Gaining competitive advantage from digital solutions

In a complex ecosystem, collaboration and connectivity can help to speed up digital deployment and realise its many benefits.

To compete in upstream oil and gas in the next decade, producers need to secure ever greater value from digital solutions – in turn creating opportunities (and challenges) for digital solution providers, investors and governments.

Here are some recommendations for the industry to unlock value from digital solutions.

Oil and gas producers

  • Unify frameworks for value assessment, refine risk frameworks and reinforce data.
  • Conduct rapid cashflow assessments to help determine gaps in capital efficiency and productivity; use this to set goals for digital solutions.
  • Build a change management programme to enable effective scaling of digital solutions across the organisation.
  • Ensure that solutions are business-led, with close support from the digital or IT functions, and address workflow, data and IT issues in parallel.

Digital solution providers

  • Build a deeper understanding of how different customers define value, and shift the sales message from selling solutions to creating value.
  • Co-create business cases with customer teams, to support articulation of value and help evolve trust and customer relationships.
  • Provide customers with ‘digital business case validation clinics’ to map the pathway to deployment and help uncover the main challenges to adoption and integration.
  • Continue to invest in innovation, to build new generative and agentic AI use cases, and improve service reliability and cybersecurity.

Investors

  • Assess digital maturity and evaluate how producers and digital solutions providers can unlock upstream digital value and gain competitive advantage; determine companies’ ability to overcome barriers to digital solutions deployment.
  • Review companies’ ability to adapt and drive change within their organisations.
  • Assess the potential of companies’ partnership arrangements to drive digital value creation.

Governments

  • Re-assess the value from sovereign resource basins in light of increased digitally-driven value creation.
  • Review upstream data regulation to realise value from cloud and AI workflows, while addressing cybersecurity risk and data sovereignty challenges.
  • Analyse potential value from research and development (R&D) investment or subsidy, to support targeted adoption of new digital solutions in NOCs.

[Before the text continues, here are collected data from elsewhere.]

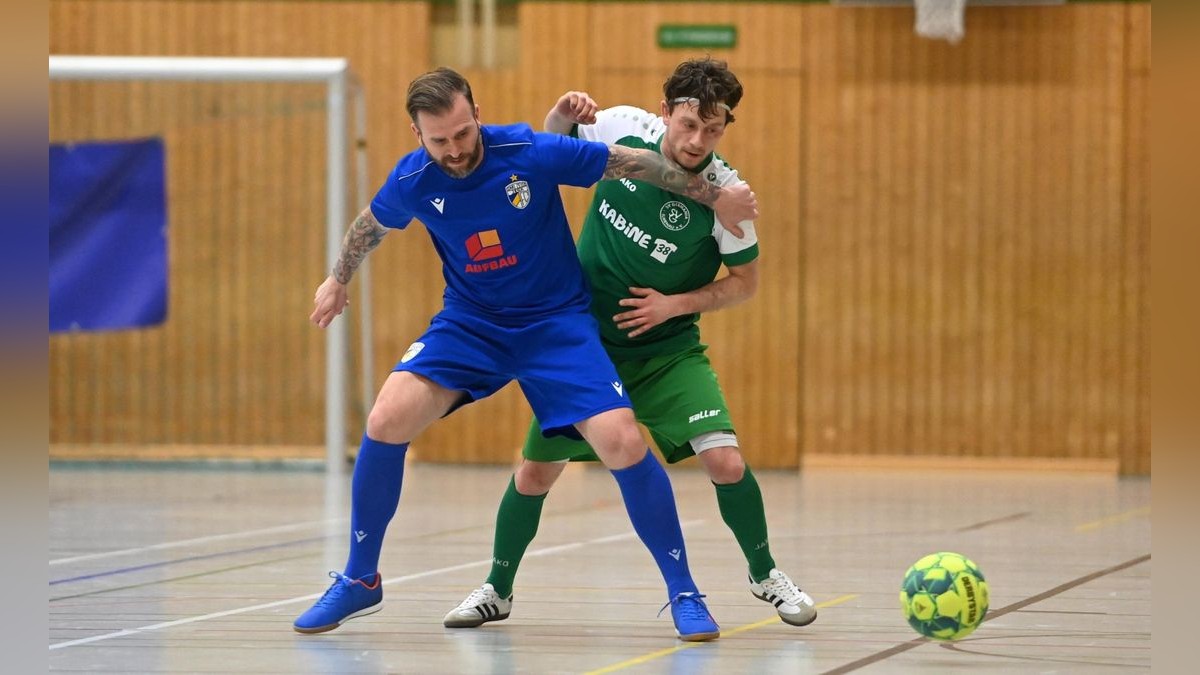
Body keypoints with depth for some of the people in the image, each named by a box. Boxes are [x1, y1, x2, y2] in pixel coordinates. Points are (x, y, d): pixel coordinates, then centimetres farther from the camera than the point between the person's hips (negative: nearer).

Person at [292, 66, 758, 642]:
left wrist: (717, 197, -3)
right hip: (469, 324, 2)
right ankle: (360, 581, 1)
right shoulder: (411, 182, -13)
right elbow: (369, 225, 12)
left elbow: (634, 164, -10)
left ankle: (683, 593, -1)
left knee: (623, 444, -20)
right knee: (386, 421, -19)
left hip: (557, 322, -2)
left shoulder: (532, 154, -22)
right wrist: (338, 281, 28)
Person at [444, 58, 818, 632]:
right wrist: (564, 112, -15)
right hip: (583, 341, 2)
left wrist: (676, 304, -19)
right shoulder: (623, 128, -13)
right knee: (534, 473, 3)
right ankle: (497, 590, 27)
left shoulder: (724, 192, -19)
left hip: (667, 349, -2)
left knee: (725, 461, -18)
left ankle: (764, 574, 8)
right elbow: (552, 142, 8)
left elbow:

The mounting pressures on oil and gas companies and the rapid pace of technological development, including AI, are increasing the importance of realising value from digital solutions.  However, there are major challenges to overcome in order to translate digital spending into better corporate performance and competitive advantage. To succeed, companies need to build robust, integrated data foundations, and to enhance their management of processes and people alongside their technology.

Ultimately, no single company can go it alone in realising the potential of digital solutions, partly because of the scale of investment and partly because of the range of capabilities needed (e.g. in cloud infrastructure, data contextualisation, domain experience and organisation design). This makes partnerships more essential than ever to unlock the value that remains in the upstream oil and gas sector.

Summary

As energy security and affordability move up the agenda in the UK and around the world, it is becoming more important to maximise value from oil and gas resources. Digital solutions have the potential to drive improvement in upstream oil and gas productivity, efficiency, safety and revenue. By building connected systems and data, and working closely with other ecosystem players, companies have an opportunity to accelerate their transformation and increase value from their digital investments.